### TEXT FOR ANALYSIS
◇ ◇ ◇

Grenville Library

Thomas Grenville's Armorial tooled in gold on an 18th century binding for “Churchyardes Choise.” [1579]
Thomas Grenville's Armorial tooled in gold on an 18th century binding for “Churchyardes Choise.” [1579] British Library shelfmark G.6213

Grenville’s Library offers researchers access to a considerable canon of historical printed books from the British Isles, continental Europe, and the wider world.

About the collection

Thomas Grenville (1755–1846), politician, book collector and Trustee of the British Museum, formed a library containing circa 16,000 titles in 20,240 volumes over his life which he bequeathed to the museum.

Grenville’s collection draws together many of the monuments and grand editions of the first 400 years of Western print. It complements the King’s Library in incunabula and post-incunabula and extends an impressive catalogue of very rare books.

High spots include:

  • Gutenberg 42-line Bible, copy printed on vellum
  • Unique fragment of Tyndale’s 1525 Cologne New Testament
  • Classics, both Greek and Latin with particular strengths in the Homers, the Aesops, and the Ariostos
  • Early voyages and travels, such as George Best’s A True Discourse of the Late Voyages of Discoverie (1578) – an account of Martin Frobisher’s expeditions in search of the Northwest Passage
  • Early vernacular literatures, especially old Italian and Spanish poetry and romances
  • English literature (including all four early folio editions of Shakespeare’s plays)
  • Caribbean, Canadian, former British Colonial and United States publications
  • Bills, petitions, broadsides and tracts relating to British and Irish affairs 1680–1760
  • Several bound volumes of printed ephemera
  • Fine bindings (nearly 300 can be viewed on the British Library's Database of Bookbindings – select Grenville, Thomas (1755–1846) from the drop-down list under 'Ownership Mark').

What is available online?

Catalogues and finding aids

Volumes from Grenville's Library are listed on the British Library's main online catalogue Explore the British Library.

The Collection has not been fully digitised. 

You can use Library networked PCs to access electronic facsimiles on subscription-based databases, such as Early English Books Online or Eighteenth Century Collections Online. In some cases the copy used for the facsimile is the Grenville copy (you can check by looking at the shelfmark of the item, the Grenville Collection is shelfmarked G.1 – G.20279).

◇ ◇ ◇

From the Grenville Library page, set down word for word the passage starting at "You can use" and ending at "G.1 – G.20279).".

(Records from a dataset)

◇ ◇ ◇

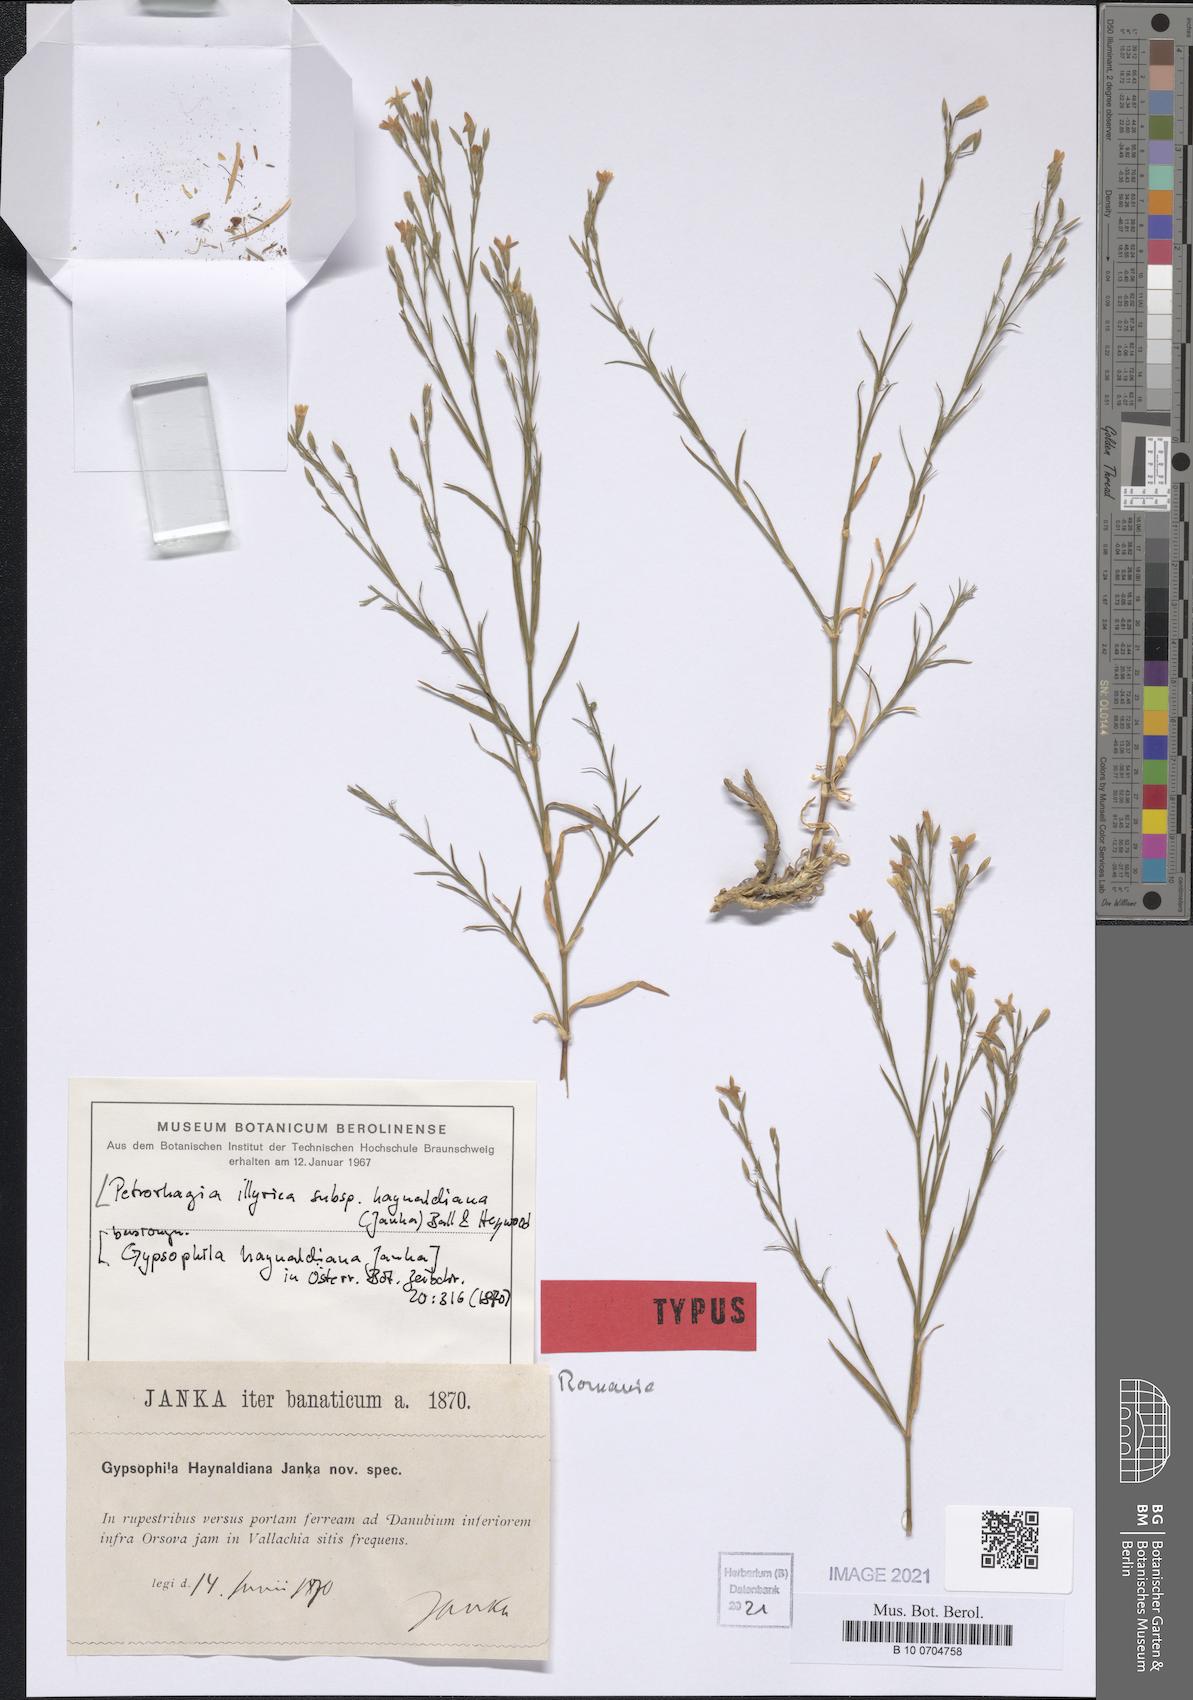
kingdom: Plantae
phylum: Tracheophyta
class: Magnoliopsida
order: Caryophyllales
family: Caryophyllaceae
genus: Dianthus
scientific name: Dianthus illyricus
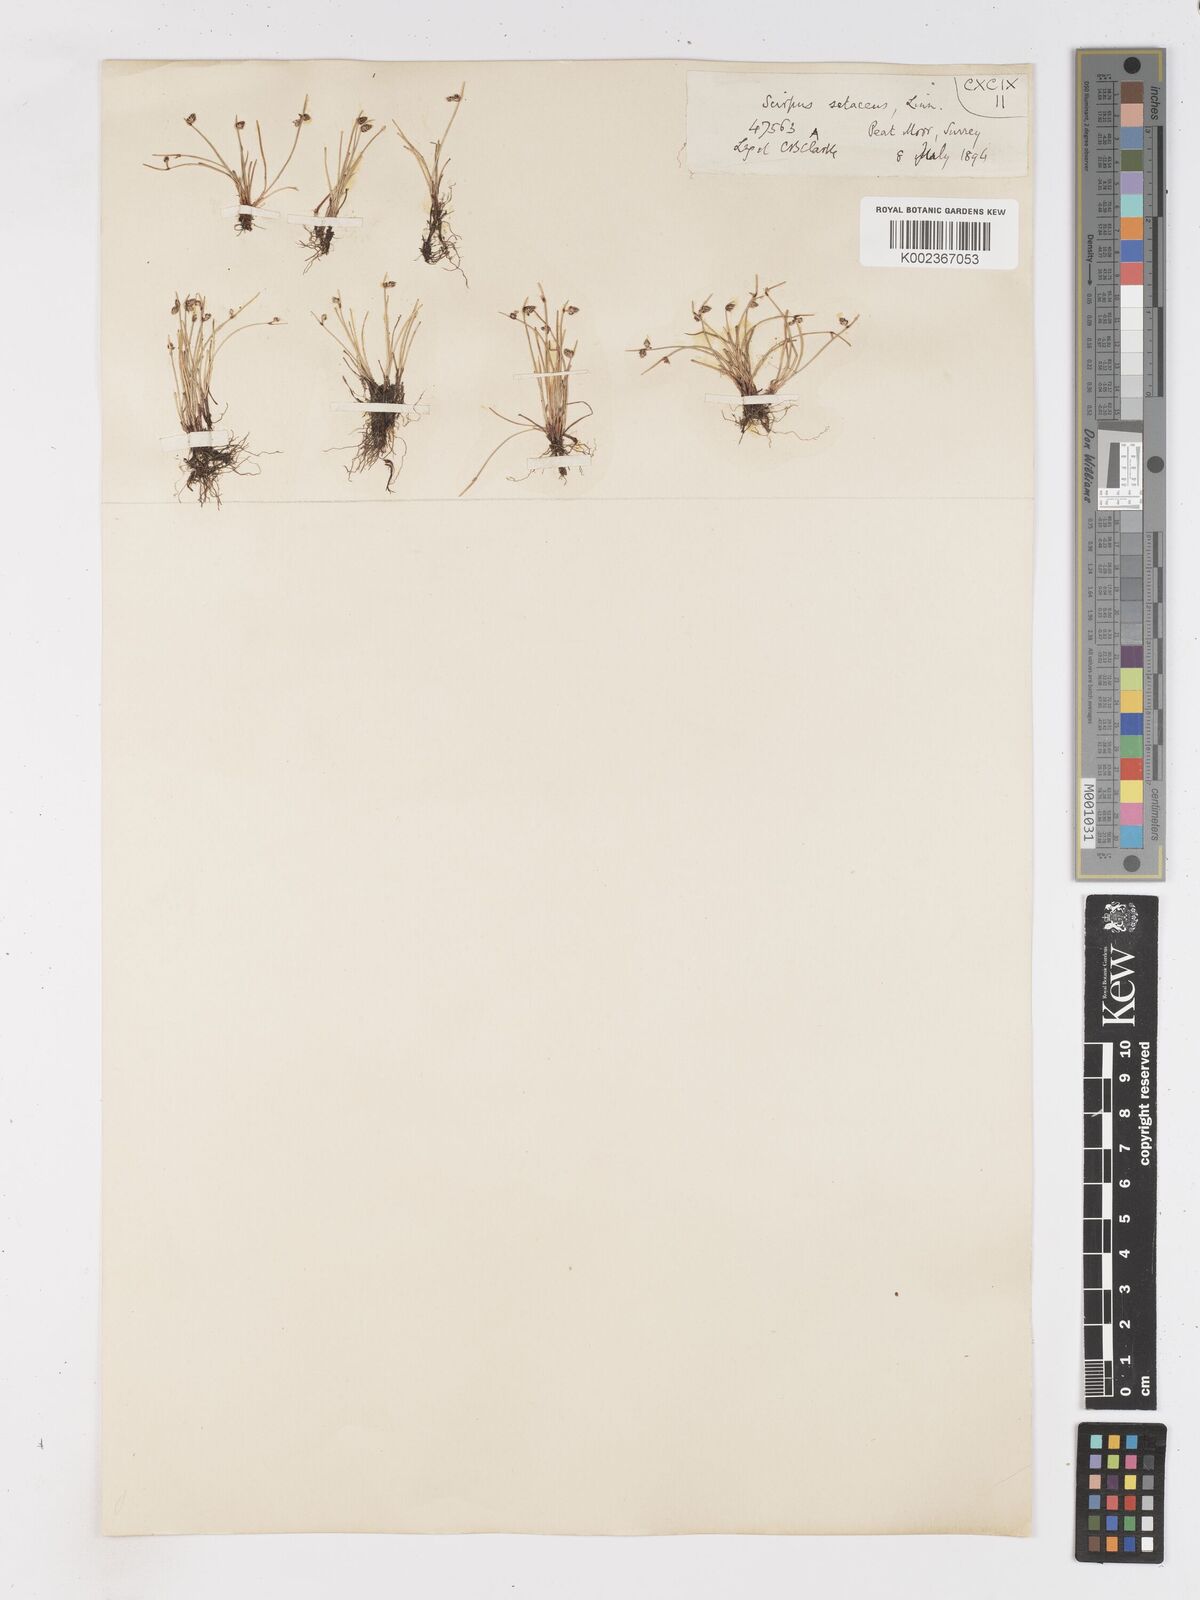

◇ ◇ ◇

### SOLUTION TO THIS PROBLEM
You can use Library networked PCs to access electronic facsimiles on subscription-based databases, such as Early English Books Online or Eighteenth Century Collections Online. In some cases the copy used for the facsimile is the Grenville copy (you can check by looking at the shelfmark of the item, the Grenville Collection is shelfmarked G.1 – G.20279).